Indonesia's government and the United States have agreed on several energy sector deals following the meeting between President Prabowo Subianto and President Donald Trump. The agreements include energy imports worth 15 billion USD and Freeport permit extensions. These steps aim to balance trade and enhance national energy security.
Energy and Mineral Resources Minister Bahlil Lahadalia outlined the outcomes of Indonesia-US energy sector negotiations. The agreements include purchases of energy worth about 15 billion USD for finished fuels, LPG, and crude oil. According to Bahlil, this policy does not increase overall national import volumes but shifts some supply from Southeast Asia, the Middle East, and Africa to the US. "In that agreement, it is clearly stated that to balance our trade, the ESDM sector will spend approximately 15 billion USD," Bahlil said during a press conference in Washington DC on February 20, 2026.
Pertamina CEO Simon Aloysius Mantiri emphasized that energy imports from the US will proceed through open tender and bidding mechanisms, without direct appointments. This process aims to diversify supply sources for competitive prices and energy security amid declining domestic production. The US LPG import share is projected to rise from 57 percent to 70 percent, while crude oil imports from the US will increase without reducing commitments to other partners.

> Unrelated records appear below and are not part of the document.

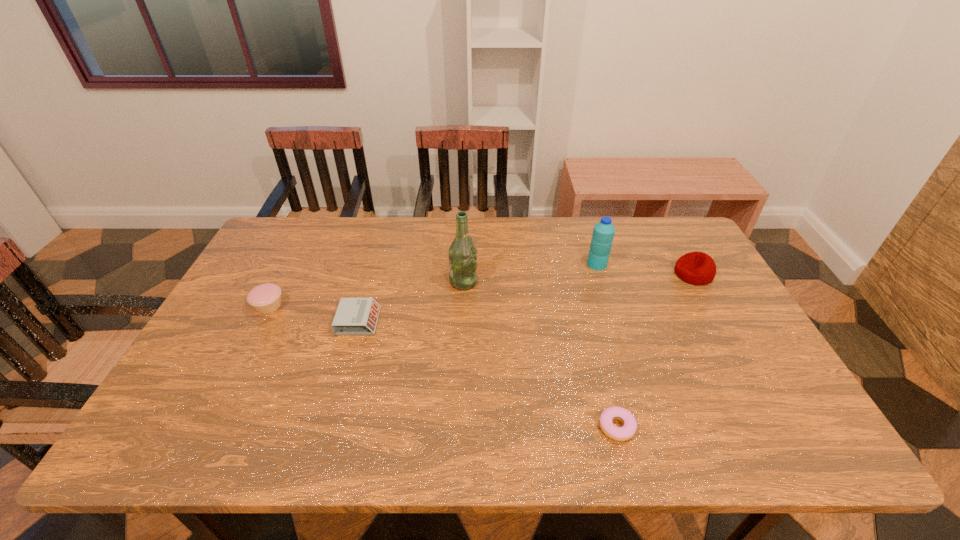
What are the coordinates of `the tallest object` in the screenshot? It's located at 462,254.

Locate an element on the screen. The width and height of the screenshot is (960, 540). beer bottle is located at coordinates (462, 254).

Where is `water bottle`? The width and height of the screenshot is (960, 540). water bottle is located at coordinates (603, 233).

Locate an element on the screen. The height and width of the screenshot is (540, 960). the rightmost object is located at coordinates (697, 268).

Find the location of a particular element. The height and width of the screenshot is (540, 960). beanbag is located at coordinates (697, 268).

Locate an element on the screen. Image resolution: width=960 pixels, height=540 pixels. cupcake is located at coordinates (266, 298).

Locate an element on the screen. The height and width of the screenshot is (540, 960). the leftmost object is located at coordinates (266, 298).

At what (x,y) coordinates should I click in order to perform the action: click on the fifth object from right to left. Please return your answer as a coordinate pair (x, y). The height and width of the screenshot is (540, 960). Looking at the image, I should click on (355, 316).

The width and height of the screenshot is (960, 540). In order to click on alarm clock in this screenshot , I will do click(355, 316).

You are a GUI agent. You are given a task and a screenshot of the screen. Output one action in this format:
    pyautogui.click(x=<x>, y=<y>)
    Task: Click on the doughnut
    
    Given the screenshot: What is the action you would take?
    pyautogui.click(x=627, y=431)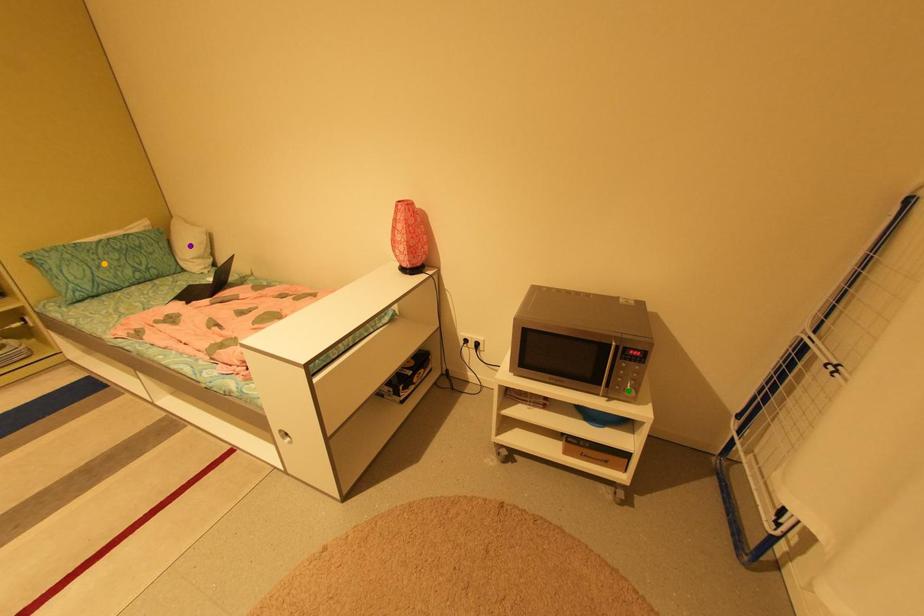
Order these from nearest to farthest:
A) green point
B) purple point
C) orange point

green point < orange point < purple point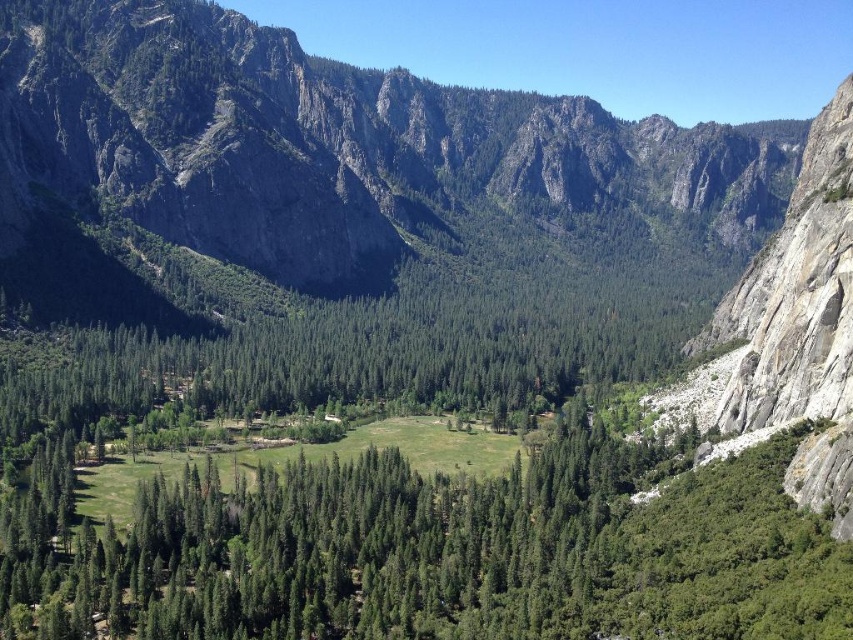
You are a hiker planning to take a photo of the dark gray rocky mountain at center and the green leafy trees at center from the valley floor. Which object will appear larger in your photo?

The dark gray rocky mountain at center will appear larger in the photo because it is much taller than the green leafy trees at center.

You are a hiker planning to cross the meadow in the valley. You notice the dark gray rocky mountain at center and the green leafy trees at center. Which of these two landmarks is located to the right when facing the valley?

The dark gray rocky mountain at center is positioned on the right side of green leafy trees at center, so when facing the valley, the dark gray rocky mountain at center is to the right of the green leafy trees at center.

You are a hiker standing at the point labeled point (219, 36) and want to reach the point labeled point (846, 602). Which direction should you move to get closer to your destination?

You should move forward because point (219, 36) is behind point (846, 602), so moving forward from your current position will bring you closer to the destination.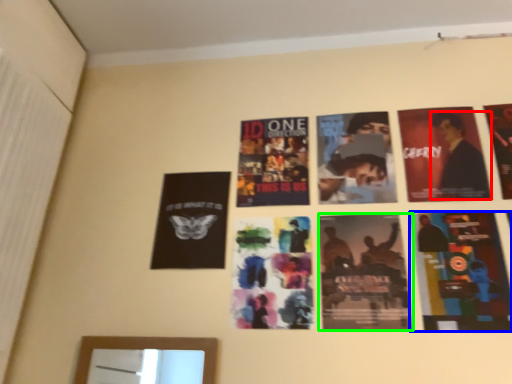
Question: Considering the real-world distances, which object is closest to person (highlighted by a red box)? poster (highlighted by a blue box) or poster (highlighted by a green box).

Choices:
 (A) poster
 (B) poster

Answer: (A)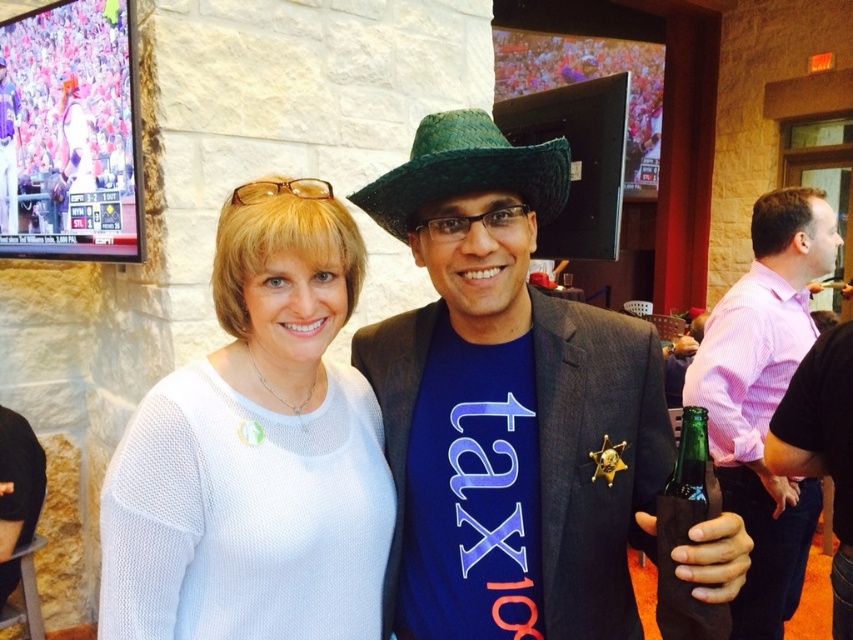
You are a bartender preparing to serve a customer. You notice the pink striped shirt at right and the green glass bottle at lower right. Which item has a greater width?

The pink striped shirt at right has a greater width than the green glass bottle at lower right.

You are a photographer who wants to ensure that both the white knitted sweater at center and the green straw cowboy hat at center are clearly visible in the photo. Based on their positions, which object is closer to the camera?

The green straw cowboy hat at center is closer to the camera because the white knitted sweater at center is positioned under it.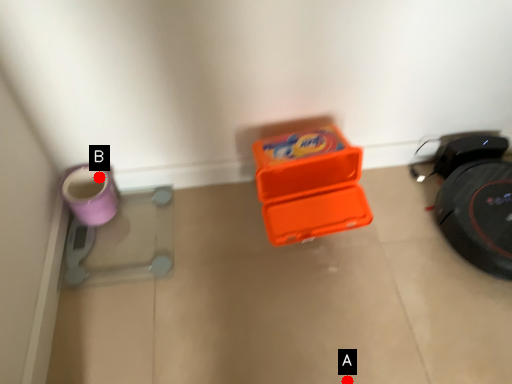
Question: Two points are circled on the image, labeled by A and B beside each circle. Which point is farther to the camera?

Choices:
 (A) A is further
 (B) B is further

Answer: (B)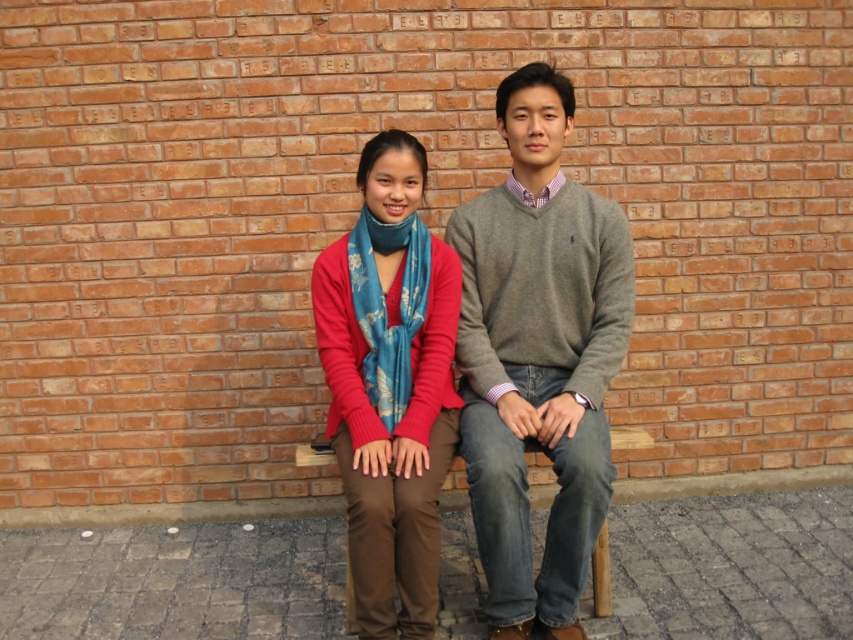
Who is positioned more to the left, gray sweater at center or matte blue scarf at center?

Positioned to the left is matte blue scarf at center.

From the picture: Is gray sweater at center positioned before matte blue scarf at center?

No, gray sweater at center is behind matte blue scarf at center.

Which is behind, point (527, 580) or point (378, 483)?

The point (527, 580) is behind.

Where is `gray sweater at center`? This screenshot has height=640, width=853. gray sweater at center is located at coordinates (538, 356).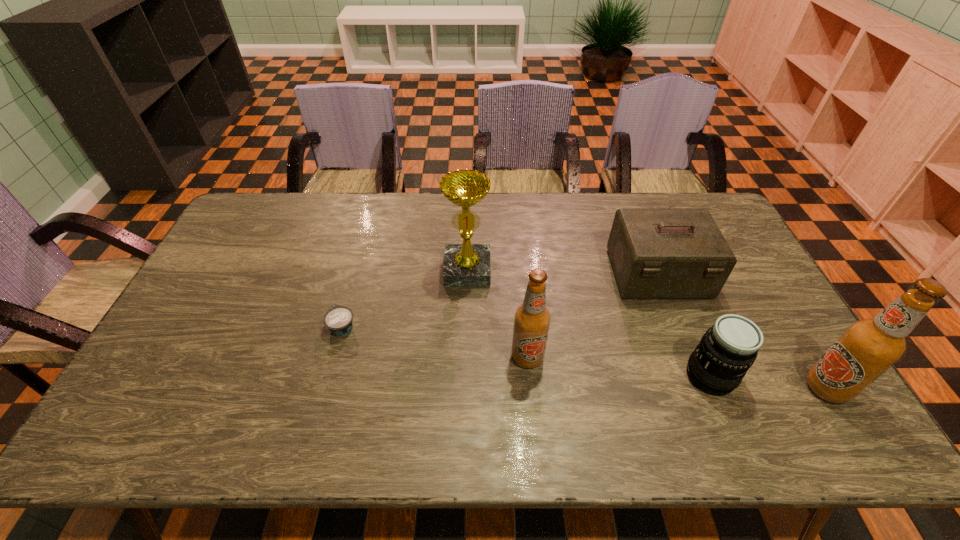
Please show where to add a beer bottle on the left while keeping spacing even. Please provide its 2D coordinates. Your answer should be formatted as a tuple, i.e. [(x, y)], where the tuple contains the x and y coordinates of a point satisfying the conditions above.

[(259, 329)]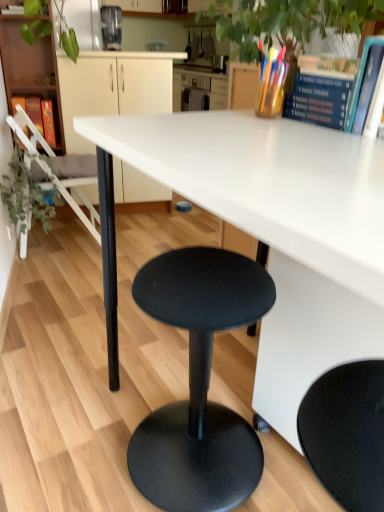
Question: Is blue hardcover book at upper right, which is counted as the third book, starting from the top, turned away from hardcover book at left, which is the 3th book from front to back?

Choices:
 (A) yes
 (B) no

Answer: (B)

Question: Is the depth of blue hardcover book at upper right, the first book in the bottom-to-top sequence, greater than that of hardcover book at left, positioned as the first book in back-to-front order?

Choices:
 (A) no
 (B) yes

Answer: (A)

Question: Does blue hardcover book at upper right, which is counted as the third book, starting from the top, appear on the right side of hardcover book at left, positioned as the first book in back-to-front order?

Choices:
 (A) yes
 (B) no

Answer: (A)

Question: Is blue hardcover book at upper right, the first book in the bottom-to-top sequence, to the left of hardcover book at left, which is the 3th book from front to back, from the viewer's perspective?

Choices:
 (A) no
 (B) yes

Answer: (A)

Question: Can you confirm if blue hardcover book at upper right, the first book in the bottom-to-top sequence, is shorter than hardcover book at left, which is the 3th book from front to back?

Choices:
 (A) yes
 (B) no

Answer: (A)

Question: Is blue hardcover book at upper right, which is counted as the third book, starting from the top, closer to camera compared to hardcover book at left, which is counted as the 3th book, starting from the right?

Choices:
 (A) yes
 (B) no

Answer: (A)

Question: Can you confirm if green leafy plant at left is thinner than blue hardcover book at upper right, the 3th book positioned from the left?

Choices:
 (A) yes
 (B) no

Answer: (B)

Question: Considering the relative sizes of green leafy plant at left and blue hardcover book at upper right, the 2th book in the top-to-bottom sequence, in the image provided, is green leafy plant at left smaller than blue hardcover book at upper right, the 2th book in the top-to-bottom sequence,?

Choices:
 (A) no
 (B) yes

Answer: (A)

Question: Is blue hardcover book at upper right, the 3th book positioned from the left, surrounded by green leafy plant at left?

Choices:
 (A) no
 (B) yes

Answer: (A)

Question: Is green leafy plant at left positioned with its back to blue hardcover book at upper right, the 1th book viewed from the front?

Choices:
 (A) yes
 (B) no

Answer: (B)

Question: Is green leafy plant at left located outside blue hardcover book at upper right, the 2th book in the top-to-bottom sequence?

Choices:
 (A) yes
 (B) no

Answer: (A)

Question: Is green leafy plant at left to the right of blue hardcover book at upper right, the 3th book from the back, from the viewer's perspective?

Choices:
 (A) no
 (B) yes

Answer: (A)

Question: Does blue hardcover book at upper right, the 2th book in the top-to-bottom sequence, have a greater height compared to white matte desk at center?

Choices:
 (A) no
 (B) yes

Answer: (A)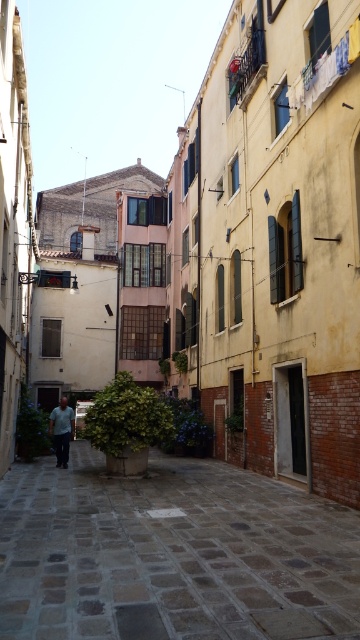
You are a delivery person carrying a light green shirt at center and need to walk along the stone paved path at center in the narrow alleyway. Can you walk through the path without the shirt touching the sides of the path?

The stone paved path at center is wider than the light green shirt at center, so yes, you can walk through the path without the shirt touching the sides of the path.

You are a tourist walking through the historic alleyway and want to place a small backpack on the ground. The backpack is the same size as the light green shirt at center. Can you fit it on the stone paved path at center without overlapping?

The stone paved path at center is smaller than the light green shirt at center. Since the backpack is the same size as the light green shirt at center, it will not fit on the stone paved path at center as the path is smaller.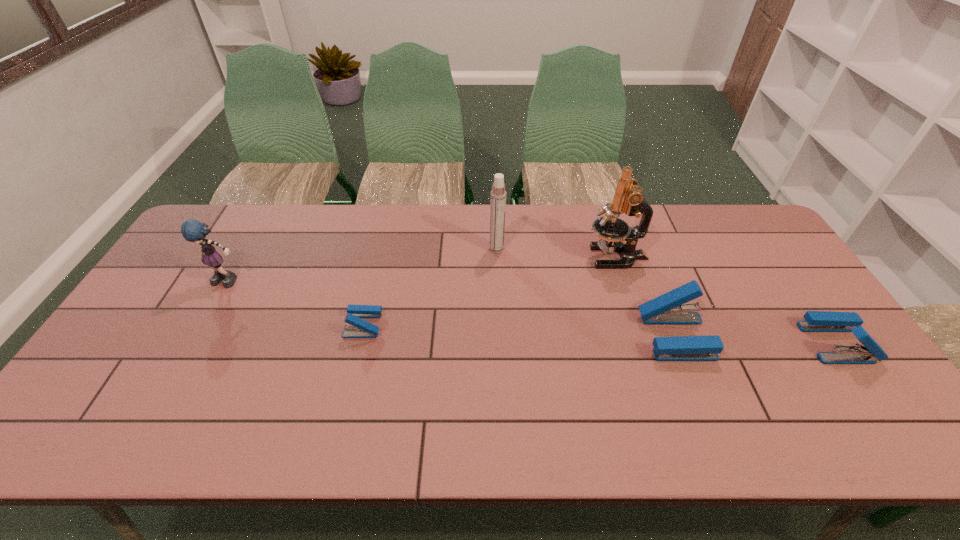
Image resolution: width=960 pixels, height=540 pixels. Find the location of `object that is at the left edge`. object that is at the left edge is located at coordinates 192,230.

Locate an element on the screen. The image size is (960, 540). object located in the right edge section of the desktop is located at coordinates (816, 321).

Locate an element on the screen. The image size is (960, 540). vacant area at the far edge is located at coordinates (586, 228).

Locate an element on the screen. The image size is (960, 540). free region at the near edge of the desktop is located at coordinates (756, 394).

The image size is (960, 540). Find the location of `vacant position at the left edge of the desktop`. vacant position at the left edge of the desktop is located at coordinates (199, 287).

At what (x,y) coordinates should I click in order to perform the action: click on vacant space at the far right corner of the desktop. Please return your answer as a coordinate pair (x, y). The width and height of the screenshot is (960, 540). Looking at the image, I should click on (706, 208).

You are a GUI agent. You are given a task and a screenshot of the screen. Output one action in this format:
    pyautogui.click(x=<x>, y=<y>)
    Task: Click on the blank space at the near right corner of the desktop
    
    Given the screenshot: What is the action you would take?
    pyautogui.click(x=828, y=397)

At what (x,y) coordinates should I click in order to perform the action: click on free space between the second stapler from right to left and the microscope. Please return your answer as a coordinate pair (x, y). The width and height of the screenshot is (960, 540). Looking at the image, I should click on (645, 297).

The image size is (960, 540). Identify the location of free space between the third object from left to right and the shortest stapler. (430, 287).

Locate an element on the screen. unoccupied position between the microscope and the leftmost stapler is located at coordinates (490, 291).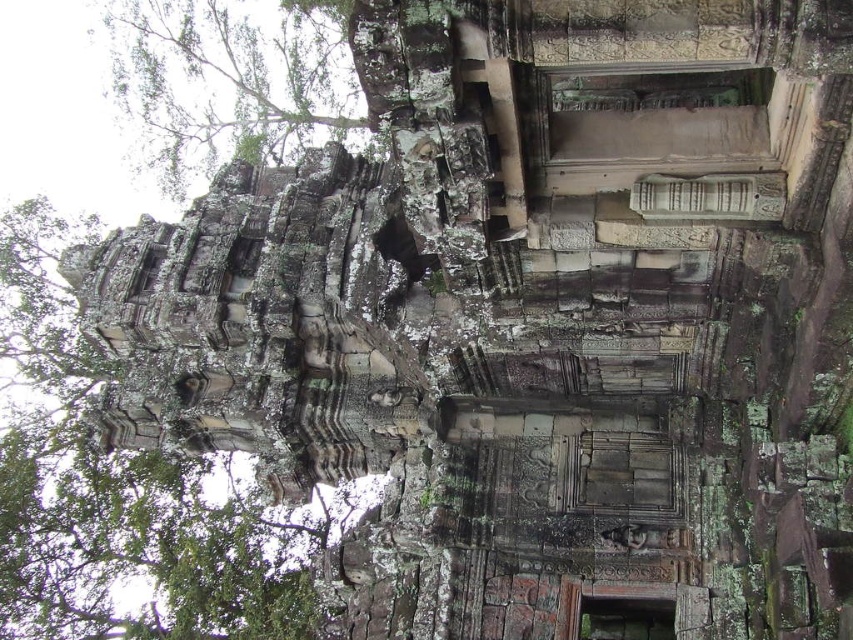
Question: Does green mossy stone tower at left have a larger size compared to green leafy tree at upper left?

Choices:
 (A) no
 (B) yes

Answer: (B)

Question: Considering the relative positions of green mossy stone tower at left and green leafy tree at upper left in the image provided, where is green mossy stone tower at left located with respect to green leafy tree at upper left?

Choices:
 (A) below
 (B) above

Answer: (A)

Question: Can you confirm if green mossy stone tower at left is bigger than green leafy tree at upper left?

Choices:
 (A) no
 (B) yes

Answer: (B)

Question: Among these points, which one is nearest to the camera?

Choices:
 (A) (338, 86)
 (B) (204, 614)

Answer: (B)

Question: Which point is farther from the camera taking this photo?

Choices:
 (A) (234, 100)
 (B) (126, 525)

Answer: (A)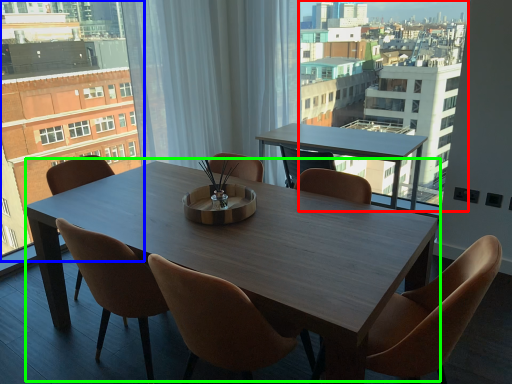
Question: Which object is positioned farthest from condominium (highlighted by a red box)? Select from condominium (highlighted by a blue box) and kitchen & dining room table (highlighted by a green box).

Choices:
 (A) condominium
 (B) kitchen & dining room table

Answer: (A)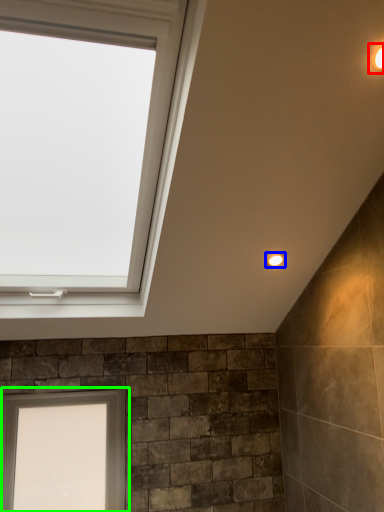
Question: Considering the real-world distances, which object is closest to light fixture (highlighted by a red box)? light fixture (highlighted by a blue box) or window (highlighted by a green box).

Choices:
 (A) light fixture
 (B) window

Answer: (A)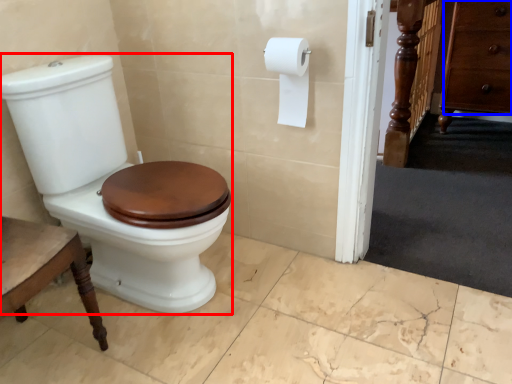
Question: Which of the following is the closest to the observer, porcelain (highlighted by a red box) or drawer (highlighted by a blue box)?

Choices:
 (A) porcelain
 (B) drawer

Answer: (A)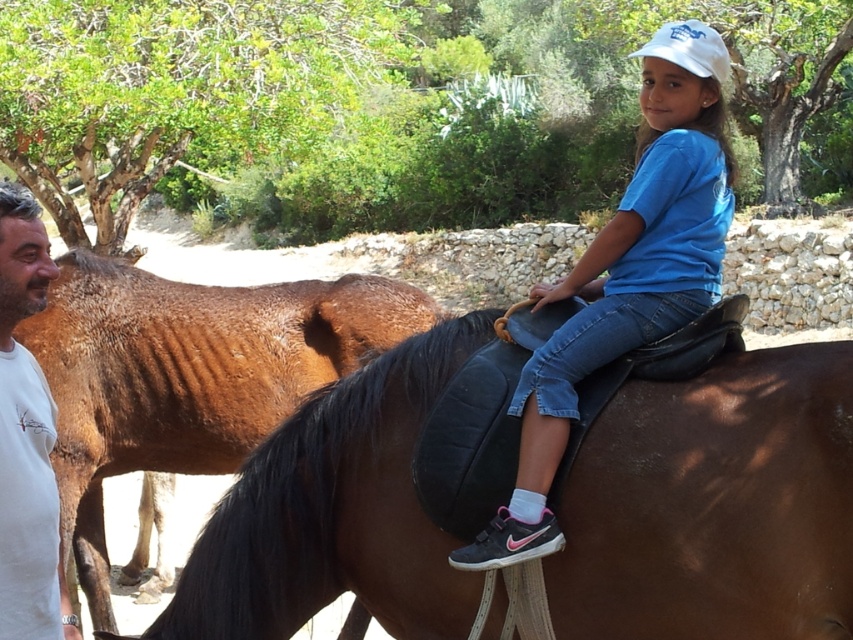
Question: Estimate the real-world distances between objects in this image. Which object is closer to the blue cotton shirt at center?

Choices:
 (A) white cotton shirt at left
 (B) brown shiny horse at left

Answer: (A)

Question: Can you confirm if brown shiny horse at left is bigger than white cotton shirt at left?

Choices:
 (A) yes
 (B) no

Answer: (A)

Question: Is brown leather saddle at upper center below blue cotton shirt at center?

Choices:
 (A) yes
 (B) no

Answer: (A)

Question: Which object is the farthest from the blue cotton shirt at center?

Choices:
 (A) white cotton shirt at left
 (B) brown shiny horse at left
 (C) brown leather saddle at upper center

Answer: (B)

Question: Is brown leather saddle at upper center in front of brown shiny horse at left?

Choices:
 (A) yes
 (B) no

Answer: (A)

Question: Which of the following is the closest to the observer?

Beyond imports, the deals cover US investments in critical minerals such as nickel, rare earth metals, copper, and gold, including domestic refining facilities and partnerships with state-owned enterprises. For Freeport-McMoRan, the government targets an additional 12 percent share divestment without acquisition costs, raising Indonesia's ownership to 63 percent by 2041. Part of the additional shares will be allocated to producing regions in Papua. This permit extension supports new reserve exploration ahead of peak production in 2035, with current output at 3.2 million tons of copper concentrate annually, yielding around 900,000 tons of copper and 50-60 tons of gold.
In the renewable energy sector, the government is preparing mandatory ethanol blending with gasoline up to 5-10 percent by 2028, with temporary import options from the US. Discussions with ExxonMobil continue for operational extensions to 2055 with an additional 10 billion USD investment. All policies will be finalized within 90 days, supported by government regulations to ensure compliance.